━━ Verilen Metin

Mlliyet Milliyet Blog Milliyet Blog
 
Facebook Connect
Blog Kategorileri
 
 

Erdoğan Özgenç DOST MECLİSİ

http://blog.milliyet.com.tr/erdoganozgenc

10 Şubat '13

 
Kategori
Gündelik Yaşam
 

Deniz kızı Eftelya...

Deniz kızı Eftelya...
 

Aşklara öylesine büyük saygım vardır ki geçmiş zamanlarda yaşanmış ve mitolojik hale gelmiş “aşklarla” ilgili anlatılanlar hep dikkatimi çekmiştir.

Herkesin bir öyküsü mutlaka vardır ancak bazı öyküler vardır ki bizlere hem yol gösterir hem de yaşanış biçimleri hüzünlenmemize neden olur.

İşte özellikle bizim gençlik dönemlerimizde çok sıkça duyduğumuz Deniz Kızı Eftelya’nın mitolojik öyküsü…

Bu öykü yaşanmış bir öykünün halk arasında efsaneye dönmüş aşk hikâyesidir.

Yıl çok eski, asılar önce yani 1730 Yer: Elbiz Uzunkum “Ağlayankaya” yöresi.

Yörenin en varlıklı tüccarı ve ağası Dimitri. Nam-ı diğer Dimitri ağa sahip olduğu mısır buğday ve üzüm bağlarının yanı sıra iki yüz elli baş koyun ve bağındaki malikânesinde eşi ve evin tek kızı Eftelya ile hayatını sürdürmektedir.

Birkaç ırgat ve anası ile yaşayan iki yüz elli baş koyundan sorumlu öksüz Mehmet de Dimitri’nin yanında çobanlık yapmaktadır. Haftalardır birbirlerini uzaktan kesen Dimitri’nin kızı Eftelya ve öksüz çoban Mehmet sonunda birbirlerine açılırlar.

━━━━
━━ Veri Bölümü

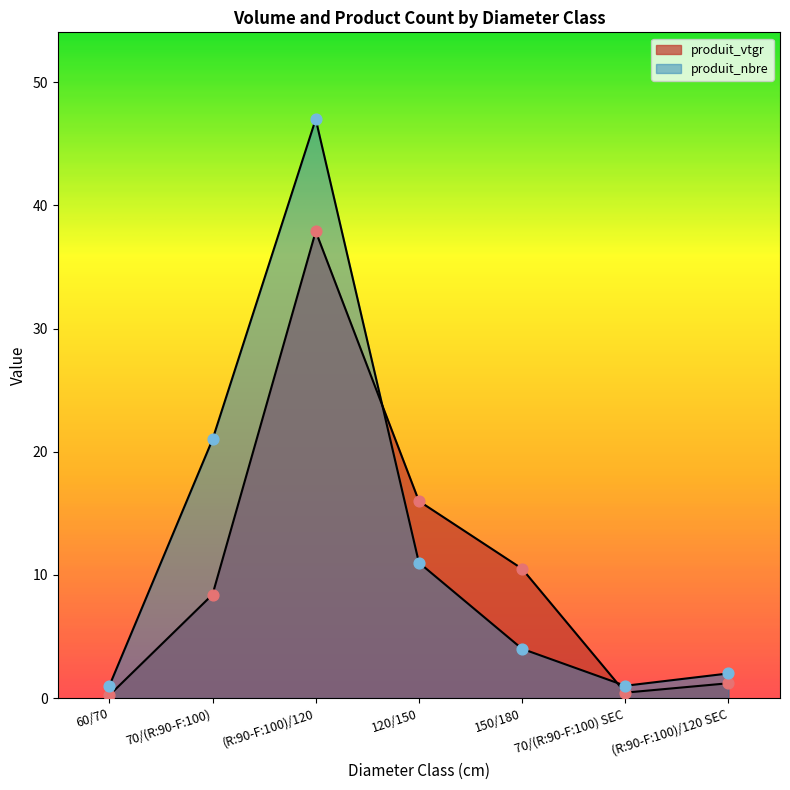

At how many categories does at least one series exceed 20?

2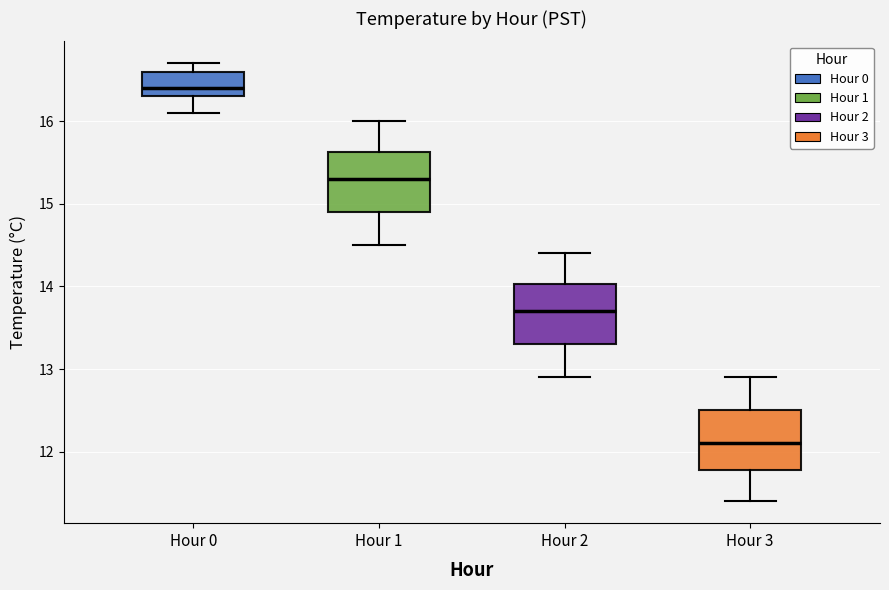

Reading left to right, read every box against the y-axis: the position of its median line, the range the box covers, and the ends of its whiskers. The values are not printed on the chart, so give them approximately, as read against the axis.

Hour 0: median 16.4, box 16.3 to 16.6, whiskers 16.1 to 16.7
Hour 1: median 15.3, box 14.9 to 15.6, whiskers 14.5 to 16.0
Hour 2: median 13.7, box 13.3 to 14.0, whiskers 12.9 to 14.4
Hour 3: median 12.1, box 11.8 to 12.5, whiskers 11.4 to 12.9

━━━━

**Yapılacak İşler**
1 – Deniz kızı Eftelya yazısında "Yıl çok eski, asılar" kısmından başlayıp "sonunda birbirlerine açılırlar." kısmına kadar ne varsa kelimesi kelimesine yaz.
2 – Deniz kızı Eftelya yazısında "Yörenin en varlıklı tüccarı" diye başlayan paragrafı, ana bilgileri koruyarak madde madde yeniden yaz.
3 – Deniz kızı Eftelya yazısına göre öykü hangi yılda ve nerede geçer?

**Görevlerin Cevapları**
1 –
Yıl çok eski, asılar önce yani 1730 Yer: Elbiz Uzunkum “Ağlayankaya” yöresi.

Yörenin en varlıklı tüccarı ve ağası Dimitri. Nam-ı diğer Dimitri ağa sahip olduğu mısır buğday ve üzüm bağlarının yanı sıra iki yüz elli baş koyun ve bağındaki malikânesinde eşi ve evin tek kızı Eftelya ile hayatını sürdürmektedir.

Birkaç ırgat ve anası ile yaşayan iki yüz elli baş koyundan sorumlu öksüz Mehmet de Dimitri’nin yanında çobanlık yapmaktadır. Haftalardır birbirlerini uzaktan kesen Dimitri’nin kızı Eftelya ve öksüz çoban Mehmet sonunda birbirlerine açılırlar.

2 –
- Dimitri ağa, yörenin en varlıklı tüccarı ve ağasıdır.
- Mısır, buğday ve üzüm bağları ile iki yüz elli baş koyunu vardır.
- Bağındaki malikânede eşi ve evin tek kızı Eftelya ile yaşar.

3 – 1730 yılında, Elbiz Uzunkum "Ağlayankaya" yöresinde geçer.